● **Instructions to follow**: Write out the rows below word for word, with the pictures left out of your copy.

Recorded data:
--- --- ---

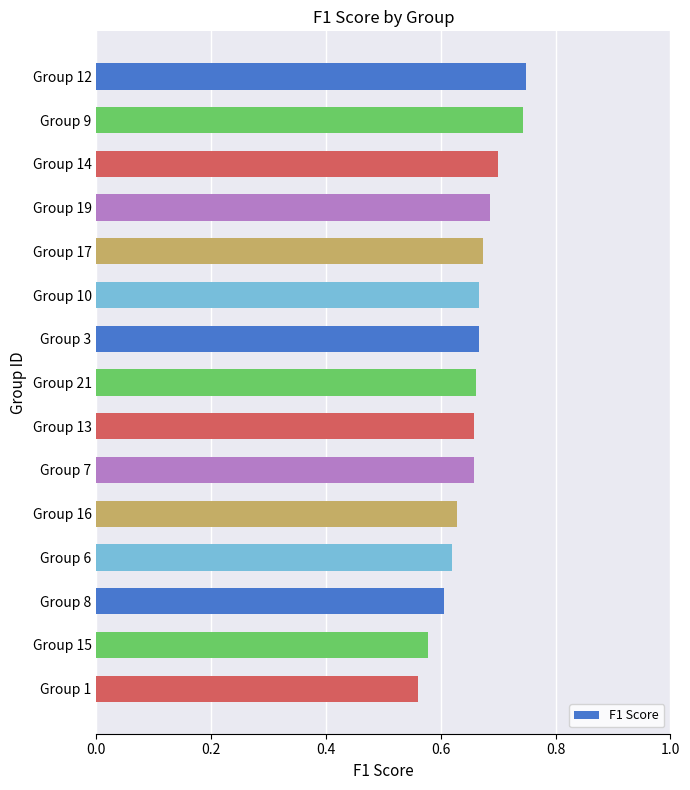

What position from the bottom is Group 14?

13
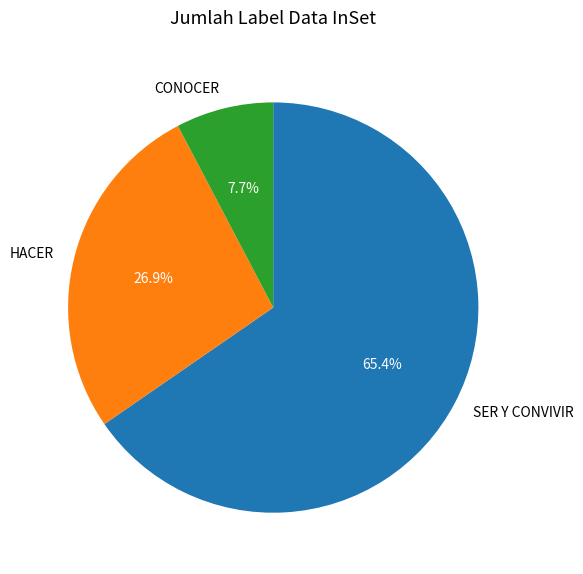

What percentage is the HACER slice, to the nearest percent?

27%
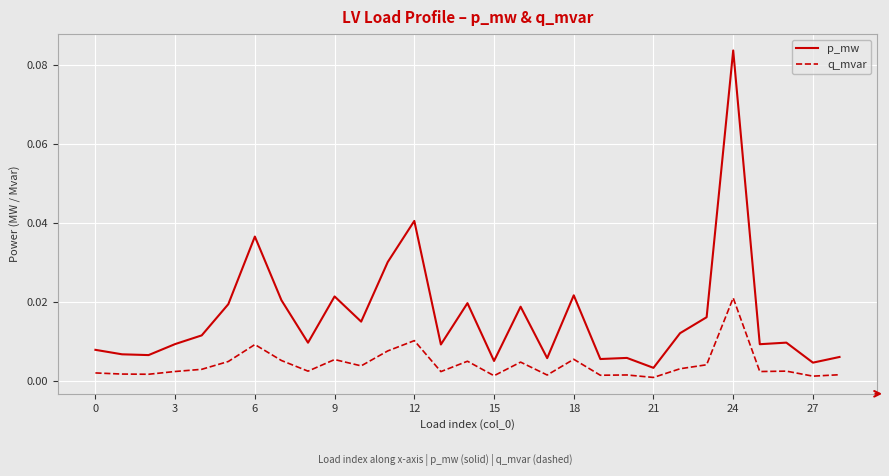

Which series has the widest spread of values?

p_mw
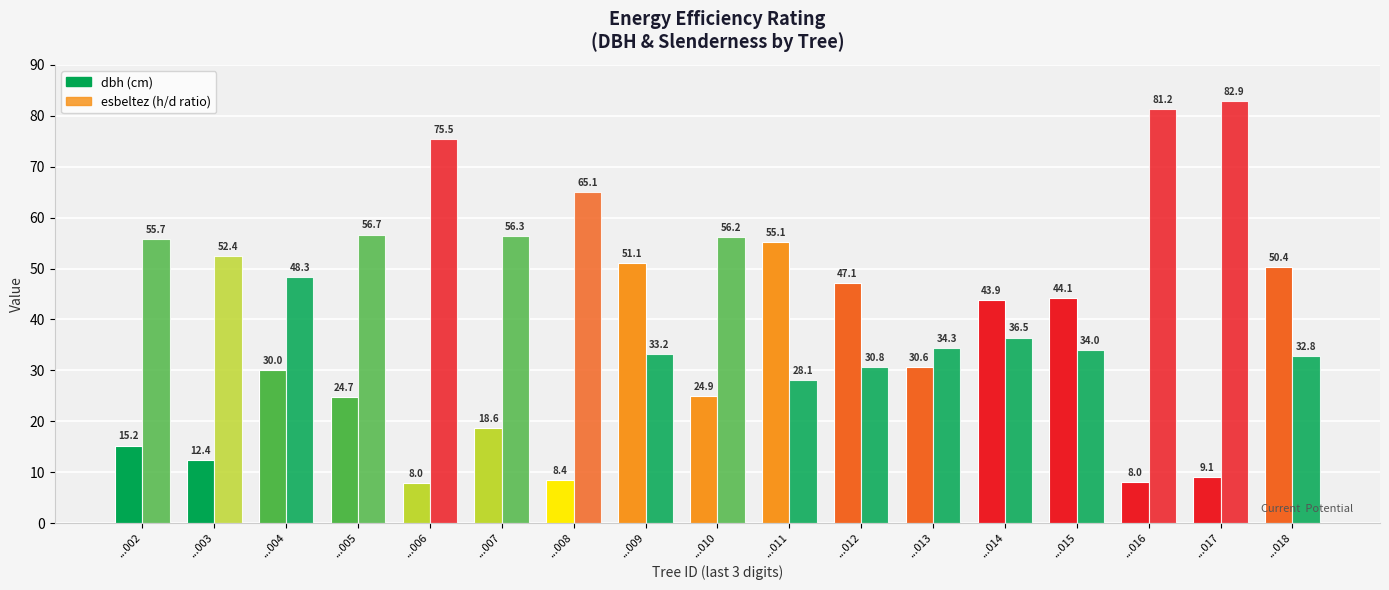

How many categories are shown in the chart?

17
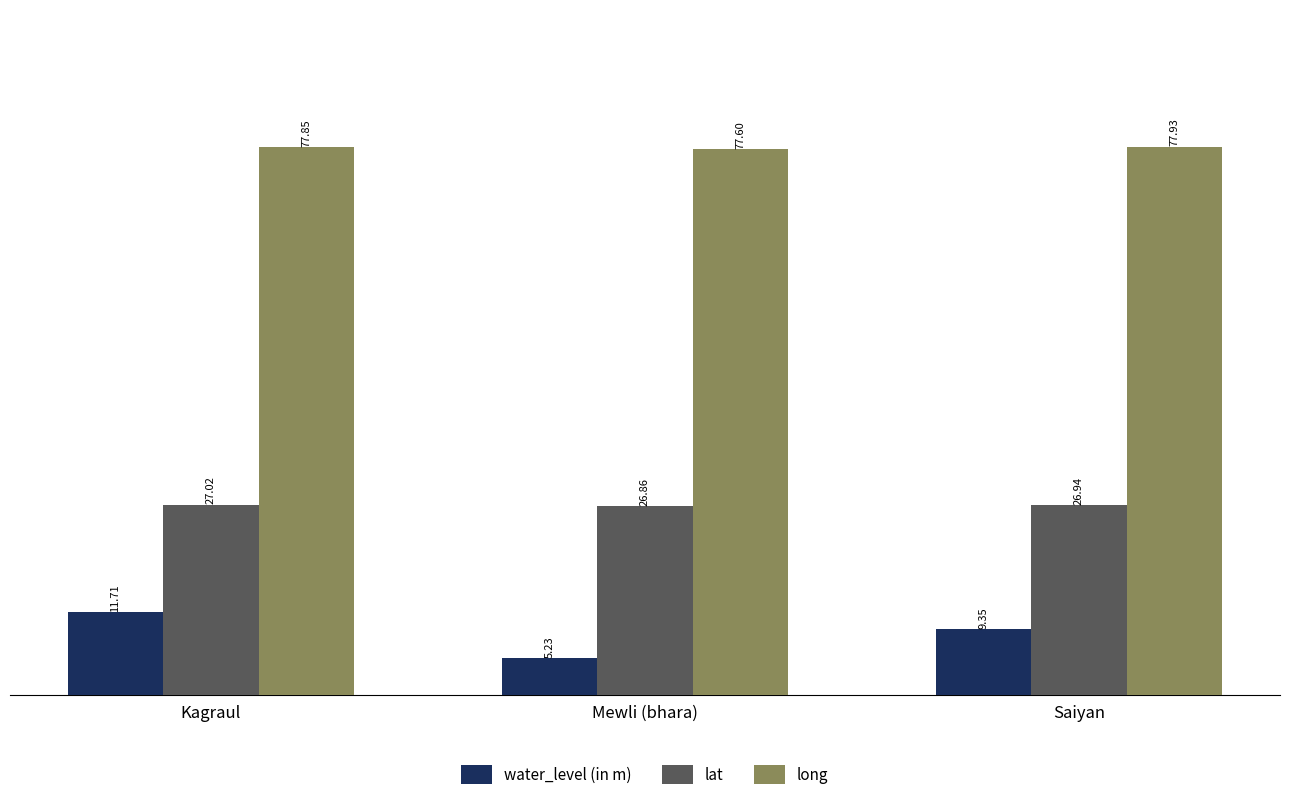

What is the sum of the lat values at Kagraul and Saiyan?

54.0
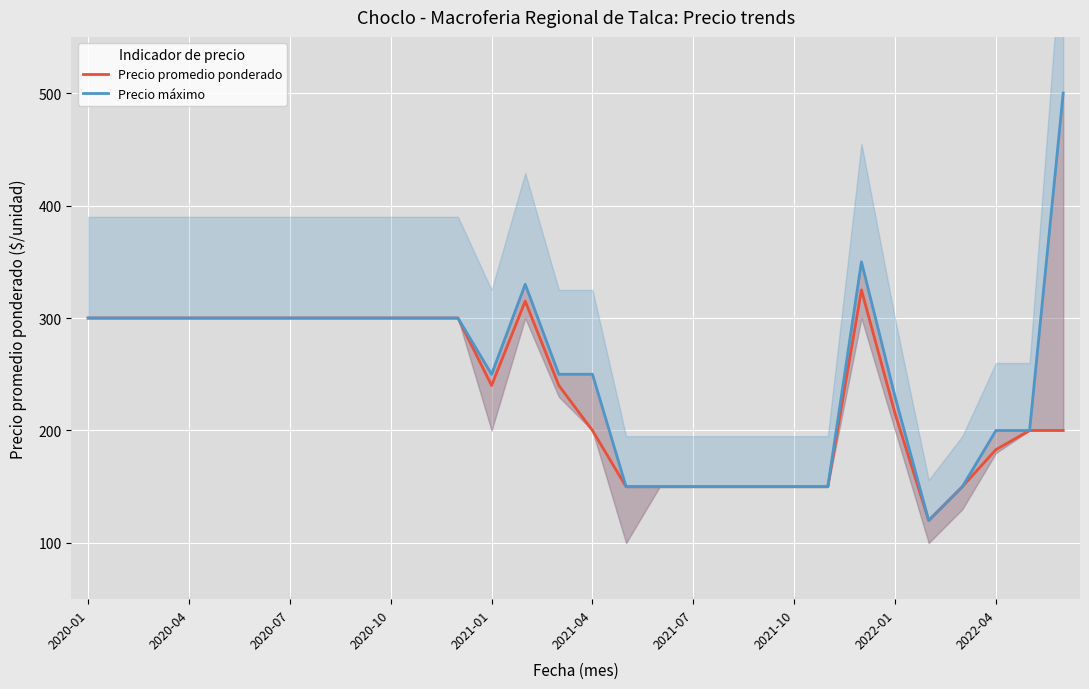

True or false: Precio promedio ponderado and Precio máximo intersect in this chart.

False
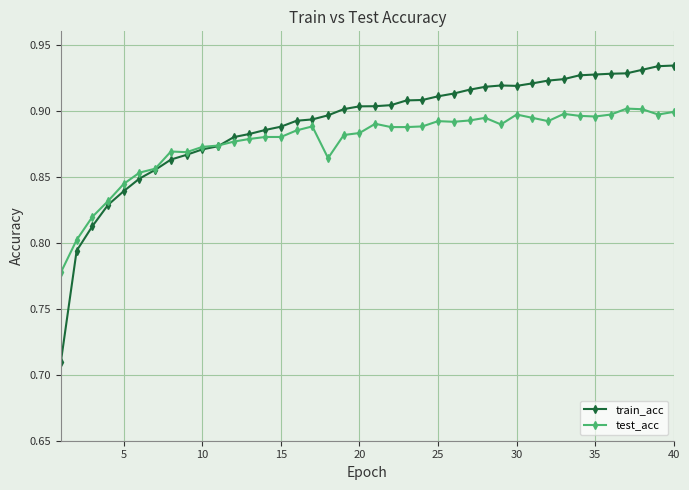

What is the sum of all train_acc values?

35.6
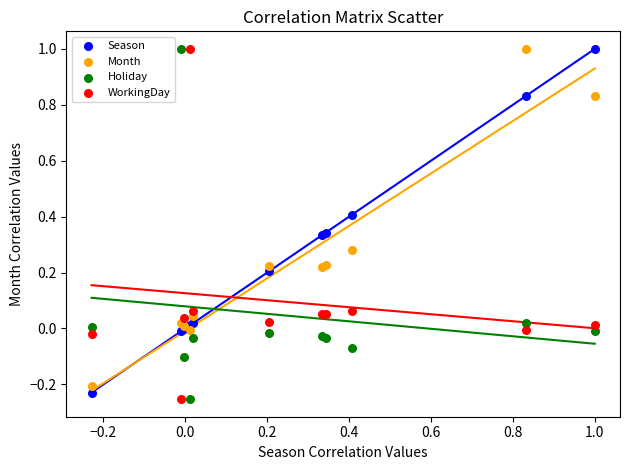

What is the X range (max minus min) for the scatter plot?

1.2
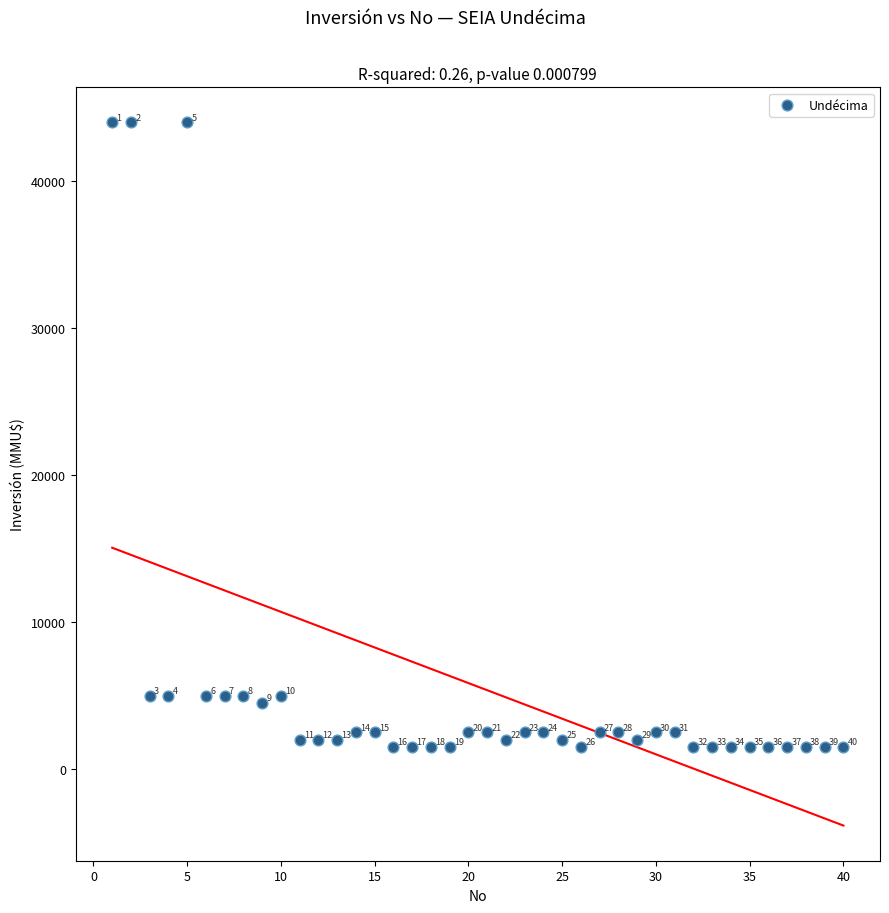

What Y value in the scatter plot is closest to 22750?

5000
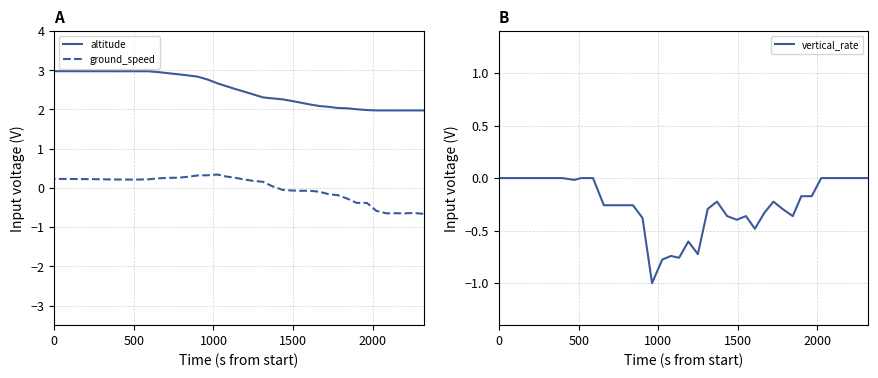

Does the chart have visible grid lines?

Yes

--- --- ---

● **Solution for this exercise**:
What position from the bottom is Group 14?

13

What percentage is the HACER slice, to the nearest percent?

27%

Which series has the widest spread of values?

p_mw

How many categories are shown in the chart?

17

What is the sum of the lat values at Kagraul and Saiyan?

54.0

True or false: Precio promedio ponderado and Precio máximo intersect in this chart.

False

What is the sum of all train_acc values?

35.6

What is the X range (max minus min) for the scatter plot?

1.2

What Y value in the scatter plot is closest to 22750?

5000

Does the chart have visible grid lines?

Yes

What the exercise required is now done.